[EXERCISE AIM]
Please update the rows below by replacing "Geberit FlowFit" with "Geberit Mepla" and leaving every other part as it is.

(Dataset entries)
■ ■ ■ ■

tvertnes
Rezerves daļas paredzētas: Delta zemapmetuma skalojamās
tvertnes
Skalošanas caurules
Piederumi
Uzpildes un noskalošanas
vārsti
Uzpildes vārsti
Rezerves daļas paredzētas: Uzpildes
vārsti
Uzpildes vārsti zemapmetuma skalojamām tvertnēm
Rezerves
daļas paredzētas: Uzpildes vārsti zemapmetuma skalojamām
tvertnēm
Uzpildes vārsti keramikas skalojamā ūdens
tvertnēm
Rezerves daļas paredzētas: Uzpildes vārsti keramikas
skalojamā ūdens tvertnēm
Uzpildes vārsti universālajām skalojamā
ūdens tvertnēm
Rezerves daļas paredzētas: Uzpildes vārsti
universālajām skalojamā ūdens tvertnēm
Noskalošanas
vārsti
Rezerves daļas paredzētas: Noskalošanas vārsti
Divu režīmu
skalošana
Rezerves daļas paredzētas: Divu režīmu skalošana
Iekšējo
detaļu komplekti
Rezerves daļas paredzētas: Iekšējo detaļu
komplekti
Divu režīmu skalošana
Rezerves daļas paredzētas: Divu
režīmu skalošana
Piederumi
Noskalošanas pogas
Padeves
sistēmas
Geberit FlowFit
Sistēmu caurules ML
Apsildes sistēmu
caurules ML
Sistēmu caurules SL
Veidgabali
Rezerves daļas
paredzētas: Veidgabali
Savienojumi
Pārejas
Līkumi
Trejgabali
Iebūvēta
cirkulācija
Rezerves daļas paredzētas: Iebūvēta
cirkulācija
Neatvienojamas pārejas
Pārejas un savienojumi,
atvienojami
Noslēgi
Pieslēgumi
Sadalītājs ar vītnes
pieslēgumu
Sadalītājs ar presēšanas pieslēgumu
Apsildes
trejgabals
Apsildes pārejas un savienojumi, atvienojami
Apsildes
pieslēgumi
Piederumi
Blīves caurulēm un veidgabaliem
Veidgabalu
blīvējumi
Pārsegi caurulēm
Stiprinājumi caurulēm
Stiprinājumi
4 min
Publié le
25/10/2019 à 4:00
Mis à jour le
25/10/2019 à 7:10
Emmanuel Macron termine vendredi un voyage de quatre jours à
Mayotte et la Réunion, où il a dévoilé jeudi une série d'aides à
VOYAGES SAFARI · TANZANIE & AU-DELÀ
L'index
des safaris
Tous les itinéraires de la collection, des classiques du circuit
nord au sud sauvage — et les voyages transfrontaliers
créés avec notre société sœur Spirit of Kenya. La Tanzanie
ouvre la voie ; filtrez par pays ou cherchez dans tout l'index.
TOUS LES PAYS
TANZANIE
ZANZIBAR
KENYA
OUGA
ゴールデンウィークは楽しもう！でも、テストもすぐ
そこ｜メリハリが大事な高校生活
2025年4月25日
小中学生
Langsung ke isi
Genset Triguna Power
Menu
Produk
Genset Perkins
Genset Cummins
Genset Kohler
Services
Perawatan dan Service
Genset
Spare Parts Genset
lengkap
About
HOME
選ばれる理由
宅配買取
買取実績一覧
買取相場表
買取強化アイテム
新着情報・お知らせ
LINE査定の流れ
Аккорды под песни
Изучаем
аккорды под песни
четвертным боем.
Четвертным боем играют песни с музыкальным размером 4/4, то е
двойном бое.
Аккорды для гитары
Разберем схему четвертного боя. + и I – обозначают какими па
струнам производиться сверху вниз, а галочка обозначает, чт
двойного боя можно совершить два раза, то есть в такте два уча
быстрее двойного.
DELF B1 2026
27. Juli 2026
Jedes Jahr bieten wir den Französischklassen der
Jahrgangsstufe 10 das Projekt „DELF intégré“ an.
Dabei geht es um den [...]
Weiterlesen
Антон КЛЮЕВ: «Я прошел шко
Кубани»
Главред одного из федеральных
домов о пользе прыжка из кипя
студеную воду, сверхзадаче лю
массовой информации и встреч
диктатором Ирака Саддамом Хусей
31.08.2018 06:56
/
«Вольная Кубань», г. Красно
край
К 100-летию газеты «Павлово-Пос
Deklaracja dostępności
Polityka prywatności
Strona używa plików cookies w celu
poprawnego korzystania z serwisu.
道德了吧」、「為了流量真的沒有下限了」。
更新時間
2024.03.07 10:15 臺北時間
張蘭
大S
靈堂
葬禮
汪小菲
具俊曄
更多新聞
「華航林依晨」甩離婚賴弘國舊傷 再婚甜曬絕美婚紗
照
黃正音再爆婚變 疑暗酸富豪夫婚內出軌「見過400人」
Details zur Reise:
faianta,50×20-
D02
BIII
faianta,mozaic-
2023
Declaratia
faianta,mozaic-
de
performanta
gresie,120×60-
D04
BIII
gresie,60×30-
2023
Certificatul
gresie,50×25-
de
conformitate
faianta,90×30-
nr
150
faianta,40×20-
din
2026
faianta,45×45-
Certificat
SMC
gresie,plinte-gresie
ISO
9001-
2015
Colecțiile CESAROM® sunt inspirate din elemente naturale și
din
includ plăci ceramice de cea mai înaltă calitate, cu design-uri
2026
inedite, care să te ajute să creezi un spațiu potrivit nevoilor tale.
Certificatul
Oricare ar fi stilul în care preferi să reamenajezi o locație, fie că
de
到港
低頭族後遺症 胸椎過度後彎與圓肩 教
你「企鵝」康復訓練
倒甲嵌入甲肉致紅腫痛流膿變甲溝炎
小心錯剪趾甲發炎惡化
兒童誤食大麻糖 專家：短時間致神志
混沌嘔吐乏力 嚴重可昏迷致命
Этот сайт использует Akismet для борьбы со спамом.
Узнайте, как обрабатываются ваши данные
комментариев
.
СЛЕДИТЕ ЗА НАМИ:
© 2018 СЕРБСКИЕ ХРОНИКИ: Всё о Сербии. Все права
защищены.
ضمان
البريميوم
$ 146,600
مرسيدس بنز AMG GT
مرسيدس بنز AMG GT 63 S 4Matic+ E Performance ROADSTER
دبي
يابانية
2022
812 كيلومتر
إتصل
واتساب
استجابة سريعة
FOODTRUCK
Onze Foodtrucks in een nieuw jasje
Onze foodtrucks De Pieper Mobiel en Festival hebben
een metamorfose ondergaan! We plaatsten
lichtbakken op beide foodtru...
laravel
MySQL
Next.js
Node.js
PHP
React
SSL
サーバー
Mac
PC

■ ■ ■ ■

[EXPECTED OUTPUT]
tvertnes
Rezerves daļas paredzētas: Delta zemapmetuma skalojamās
tvertnes
Skalošanas caurules
Piederumi
Uzpildes un noskalošanas
vārsti
Uzpildes vārsti
Rezerves daļas paredzētas: Uzpildes
vārsti
Uzpildes vārsti zemapmetuma skalojamām tvertnēm
Rezerves
daļas paredzētas: Uzpildes vārsti zemapmetuma skalojamām
tvertnēm
Uzpildes vārsti keramikas skalojamā ūdens
tvertnēm
Rezerves daļas paredzētas: Uzpildes vārsti keramikas
skalojamā ūdens tvertnēm
Uzpildes vārsti universālajām skalojamā
ūdens tvertnēm
Rezerves daļas paredzētas: Uzpildes vārsti
universālajām skalojamā ūdens tvertnēm
Noskalošanas
vārsti
Rezerves daļas paredzētas: Noskalošanas vārsti
Divu režīmu
skalošana
Rezerves daļas paredzētas: Divu režīmu skalošana
Iekšējo
detaļu komplekti
Rezerves daļas paredzētas: Iekšējo detaļu
komplekti
Divu režīmu skalošana
Rezerves daļas paredzētas: Divu
režīmu skalošana
Piederumi
Noskalošanas pogas
Padeves
sistēmas
Geberit Mepla
Sistēmu caurules ML
Apsildes sistēmu
caurules ML
Sistēmu caurules SL
Veidgabali
Rezerves daļas
paredzētas: Veidgabali
Savienojumi
Pārejas
Līkumi
Trejgabali
Iebūvēta
cirkulācija
Rezerves daļas paredzētas: Iebūvēta
cirkulācija
Neatvienojamas pārejas
Pārejas un savienojumi,
atvienojami
Noslēgi
Pieslēgumi
Sadalītājs ar vītnes
pieslēgumu
Sadalītājs ar presēšanas pieslēgumu
Apsildes
trejgabals
Apsildes pārejas un savienojumi, atvienojami
Apsildes
pieslēgumi
Piederumi
Blīves caurulēm un veidgabaliem
Veidgabalu
blīvējumi
Pārsegi caurulēm
Stiprinājumi caurulēm
Stiprinājumi
4 min
Publié le
25/10/2019 à 4:00
Mis à jour le
25/10/2019 à 7:10
Emmanuel Macron termine vendredi un voyage de quatre jours à
Mayotte et la Réunion, où il a dévoilé jeudi une série d'aides à
VOYAGES SAFARI · TANZANIE & AU-DELÀ
L'index
des safaris
Tous les itinéraires de la collection, des classiques du circuit
nord au sud sauvage — et les voyages transfrontaliers
créés avec notre société sœur Spirit of Kenya. La Tanzanie
ouvre la voie ; filtrez par pays ou cherchez dans tout l'index.
TOUS LES PAYS
TANZANIE
ZANZIBAR
KENYA
OUGA
ゴールデンウィークは楽しもう！でも、テストもすぐ
そこ｜メリハリが大事な高校生活
2025年4月25日
小中学生
Langsung ke isi
Genset Triguna Power
Menu
Produk
Genset Perkins
Genset Cummins
Genset Kohler
Services
Perawatan dan Service
Genset
Spare Parts Genset
lengkap
About
HOME
選ばれる理由
宅配買取
買取実績一覧
買取相場表
買取強化アイテム
新着情報・お知らせ
LINE査定の流れ
Аккорды под песни
Изучаем
аккорды под песни
четвертным боем.
Четвертным боем играют песни с музыкальным размером 4/4, то е
двойном бое.
Аккорды для гитары
Разберем схему четвертного боя. + и I – обозначают какими па
струнам производиться сверху вниз, а галочка обозначает, чт
двойного боя можно совершить два раза, то есть в такте два уча
быстрее двойного.
DELF B1 2026
27. Juli 2026
Jedes Jahr bieten wir den Französischklassen der
Jahrgangsstufe 10 das Projekt „DELF intégré“ an.
Dabei geht es um den [...]
Weiterlesen
Антон КЛЮЕВ: «Я прошел шко
Кубани»
Главред одного из федеральных
домов о пользе прыжка из кипя
студеную воду, сверхзадаче лю
массовой информации и встреч
диктатором Ирака Саддамом Хусей
31.08.2018 06:56
/
«Вольная Кубань», г. Красно
край
К 100-летию газеты «Павлово-Пос
Deklaracja dostępności
Polityka prywatności
Strona używa plików cookies w celu
poprawnego korzystania z serwisu.
道德了吧」、「為了流量真的沒有下限了」。
更新時間
2024.03.07 10:15 臺北時間
張蘭
大S
靈堂
葬禮
汪小菲
具俊曄
更多新聞
「華航林依晨」甩離婚賴弘國舊傷 再婚甜曬絕美婚紗
照
黃正音再爆婚變 疑暗酸富豪夫婚內出軌「見過400人」
Details zur Reise:
faianta,50×20-
D02
BIII
faianta,mozaic-
2023
Declaratia
faianta,mozaic-
de
performanta
gresie,120×60-
D04
BIII
gresie,60×30-
2023
Certificatul
gresie,50×25-
de
conformitate
faianta,90×30-
nr
150
faianta,40×20-
din
2026
faianta,45×45-
Certificat
SMC
gresie,plinte-gresie
ISO
9001-
2015
Colecțiile CESAROM® sunt inspirate din elemente naturale și
din
includ plăci ceramice de cea mai înaltă calitate, cu design-uri
2026
inedite, care să te ajute să creezi un spațiu potrivit nevoilor tale.
Certificatul
Oricare ar fi stilul în care preferi să reamenajezi o locație, fie că
de
到港
低頭族後遺症 胸椎過度後彎與圓肩 教
你「企鵝」康復訓練
倒甲嵌入甲肉致紅腫痛流膿變甲溝炎
小心錯剪趾甲發炎惡化
兒童誤食大麻糖 專家：短時間致神志
混沌嘔吐乏力 嚴重可昏迷致命
Этот сайт использует Akismet для борьбы со спамом.
Узнайте, как обрабатываются ваши данные
комментариев
.
СЛЕДИТЕ ЗА НАМИ:
© 2018 СЕРБСКИЕ ХРОНИКИ: Всё о Сербии. Все права
защищены.
ضمان
البريميوم
$ 146,600
مرسيدس بنز AMG GT
مرسيدس بنز AMG GT 63 S 4Matic+ E Performance ROADSTER
دبي
يابانية
2022
812 كيلومتر
إتصل
واتساب
استجابة سريعة
FOODTRUCK
Onze Foodtrucks in een nieuw jasje
Onze foodtrucks De Pieper Mobiel en Festival hebben
een metamorfose ondergaan! We plaatsten
lichtbakken op beide foodtru...
laravel
MySQL
Next.js
Node.js
PHP
React
SSL
サーバー
Mac
PC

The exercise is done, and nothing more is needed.